Under President Trump, despite a paradigm shift in America’s China policy, the administration prioritized a trade deal with Beijing and thus imposed largely symbolic sanctions when evidence of Xi’s Muslim gulag in Xinjiang emerged. Consequently, the largest mass incarceration of people on religious grounds since the Nazi era (which Washington acknowledges is genocide) has gone largely unpunished, even though the 1948 Genocide Convention requires its parties, which include the U.S., to “prevent and punish” acts of genocide.

When Hong Kong’s prodemocracy movement was crushed and the city was brought into political lockstep with the Chinese Communist Party in breach of China’s United Nations-registered treaty with Britain, Xi and his inner circle remained untouched by the sanctions the Trump administration imposed. And all the 24 Chinese targeted by President Biden’s administration in March for their Hong Kong role had already been hit with sanctions by the Trump administration.  

Now there is real danger that, encouraged by Biden’s recent shift toward a more conciliatory approach toward China, Xi will move against Taiwan.

In fact, the exit of a vanquished America from Afghanistan, by underscoring the irreversible decline of U.S. power, may make Xi believe that China has an opening to seize Taiwan. Chinese state media have warned Taiwan that it will be abandoned by America in the face of a Chinese invasion, just as the Afghanistan disaster unfolded after the U.S. threw its allies – the Afghan government and military – under the bus.

Biden has accentuated America’s credibility problems. Asked at an Oct. 21 CNN town hall whether “the U.S. would come to Taiwan’s defense if China attacked,” Biden said emphatically, “Yes, we have a commitment to do that.” Then the White House quickly walked back his words, saying “there is no change in our policy” on Taiwan, which is centered on “strategic ambiguity” about U.S. intentions. 

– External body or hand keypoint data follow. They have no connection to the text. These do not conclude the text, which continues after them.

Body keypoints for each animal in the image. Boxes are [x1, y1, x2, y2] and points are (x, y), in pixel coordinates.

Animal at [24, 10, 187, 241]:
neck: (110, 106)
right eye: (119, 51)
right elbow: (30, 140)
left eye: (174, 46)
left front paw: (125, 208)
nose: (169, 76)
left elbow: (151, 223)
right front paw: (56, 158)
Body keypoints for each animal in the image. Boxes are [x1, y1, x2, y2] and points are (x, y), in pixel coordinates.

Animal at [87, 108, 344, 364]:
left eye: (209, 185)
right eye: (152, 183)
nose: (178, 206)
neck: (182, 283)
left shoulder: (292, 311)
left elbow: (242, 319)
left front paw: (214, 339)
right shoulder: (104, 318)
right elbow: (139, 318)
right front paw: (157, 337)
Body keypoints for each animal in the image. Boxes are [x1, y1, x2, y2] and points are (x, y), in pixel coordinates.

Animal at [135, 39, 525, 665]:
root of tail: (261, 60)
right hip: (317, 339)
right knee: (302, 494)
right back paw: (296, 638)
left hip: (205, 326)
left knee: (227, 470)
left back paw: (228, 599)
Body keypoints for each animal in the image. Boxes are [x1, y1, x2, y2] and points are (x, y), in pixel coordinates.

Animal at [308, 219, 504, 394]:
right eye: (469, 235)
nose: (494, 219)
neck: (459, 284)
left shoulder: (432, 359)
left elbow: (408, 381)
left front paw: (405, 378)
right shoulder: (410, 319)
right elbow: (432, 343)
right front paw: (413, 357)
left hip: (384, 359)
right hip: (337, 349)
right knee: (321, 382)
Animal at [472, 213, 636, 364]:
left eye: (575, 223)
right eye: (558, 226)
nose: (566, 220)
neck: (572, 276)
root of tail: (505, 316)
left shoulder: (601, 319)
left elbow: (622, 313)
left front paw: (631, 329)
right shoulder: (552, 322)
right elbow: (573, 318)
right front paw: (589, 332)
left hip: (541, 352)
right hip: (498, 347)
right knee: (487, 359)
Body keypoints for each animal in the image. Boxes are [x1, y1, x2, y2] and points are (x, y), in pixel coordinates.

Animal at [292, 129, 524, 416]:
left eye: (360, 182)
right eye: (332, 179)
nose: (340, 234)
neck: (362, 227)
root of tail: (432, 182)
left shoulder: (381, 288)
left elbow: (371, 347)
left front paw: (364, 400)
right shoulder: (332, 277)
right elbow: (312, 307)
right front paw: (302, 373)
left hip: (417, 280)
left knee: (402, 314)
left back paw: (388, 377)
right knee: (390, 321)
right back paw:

Once a policy of ambiguity is described in virtually unequivocal terms by the president, and then the White House dials it back, it sends the wrong message to Beijing. Xi may read this as a lack of U.S. resolve to defend Taiwan and plan to invade Taiwan at an opportune time when America is distracted.

With its increasing bullying, Xi’s dictatorship is seeking to normalize hostile pressure on Taiwan. If not outright invasion, Beijing could seek to slowly throttle Taiwan in order to force it to accept “reunification,” including by cutting off its undersea cables, internet connections and liquified natural-gas imports. 

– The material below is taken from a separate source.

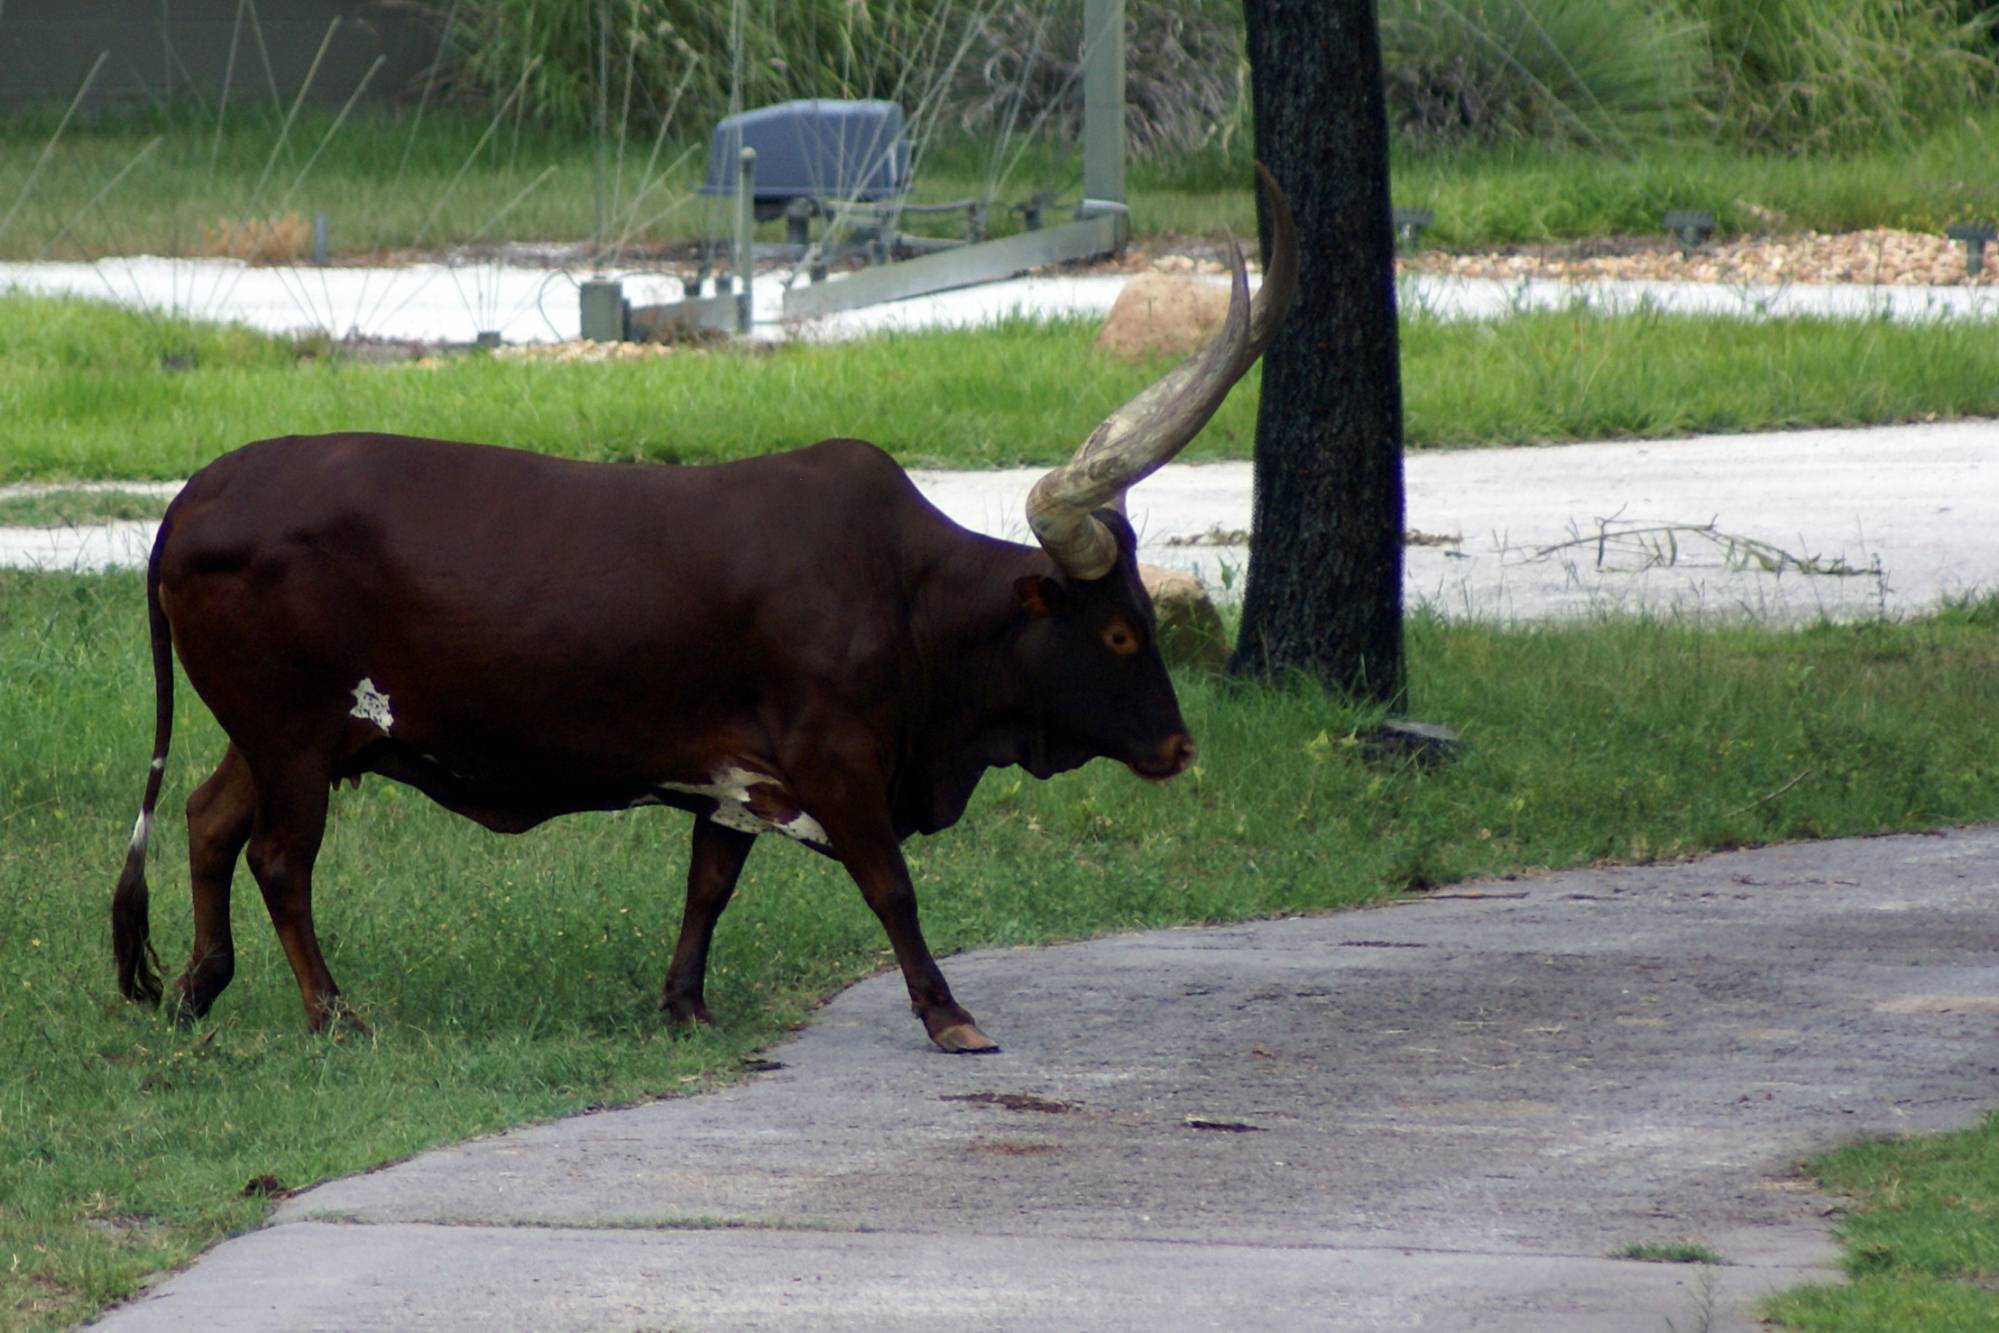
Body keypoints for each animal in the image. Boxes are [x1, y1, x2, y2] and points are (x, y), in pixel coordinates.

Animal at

But if Xi perceives that China has a window of opportunity to act during the Biden presidency without inviting a major blowback, he will likely employ military force. In fact, the probability of a surprise Chinese invasion will be greater if Biden is seen as lacking the strategic vision and political will to defend Taiwan against an attack. 

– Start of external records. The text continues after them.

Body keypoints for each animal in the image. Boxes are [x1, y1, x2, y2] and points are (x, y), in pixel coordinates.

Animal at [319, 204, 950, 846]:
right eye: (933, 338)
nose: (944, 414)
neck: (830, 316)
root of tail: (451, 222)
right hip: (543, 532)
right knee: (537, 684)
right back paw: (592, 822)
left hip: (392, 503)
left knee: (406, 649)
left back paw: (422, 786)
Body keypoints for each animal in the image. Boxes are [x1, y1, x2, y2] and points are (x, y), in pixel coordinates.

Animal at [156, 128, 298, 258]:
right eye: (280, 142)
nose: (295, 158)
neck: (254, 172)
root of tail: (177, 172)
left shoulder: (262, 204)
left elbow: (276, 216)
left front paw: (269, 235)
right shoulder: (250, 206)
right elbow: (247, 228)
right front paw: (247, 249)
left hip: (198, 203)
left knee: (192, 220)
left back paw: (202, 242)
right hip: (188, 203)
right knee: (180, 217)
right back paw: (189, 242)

In this light, the imperative for Washington is not merely to embrace strategic clarity by abandoning the outdated strategic ambiguity policy, which was formulated when China was still backward and in no position to annex Taiwan. Rather, the U.S. must shift from a “one China” policy to an overt “one China, one Taiwan” posture that recognizes the island’s independent status. And Xi should be left in no doubt that the U.S. would make China pay a heavy price if it attempted to invade or choke Taiwan.

A U.S. that fails to prevent Taiwan’s subjugation would be widely seen as unable or unwilling to defend any other ally, including Japan, which hosts more American soldiers today than any other foreign country. Taiwan (Imperial Japan’s first colony) is geographically an extension of the Japanese archipelago.

If the U.S. were to put up with a Chinese conquest of Taiwan, it would make the same fatal mistake as the participants of the 1938 Munich Conference who, yielding to Adolf Hitler, transferred the predominantly German-speaking Sudetenland from Czechoslovakia to Germany. That concession paved the way for World War II.

Taiwan’s fall would significantly advance China’s hegemonic ambitions in Asia, including by triggering the unraveling of U.S.-led alliances there. And China would emerge as a pressing military threat to the U.S. itself.

Brahma Chellaney is a geostrategist and the author of nine books, including the award-winning “Water: Asia’s New Battleground” (Georgetown University Press).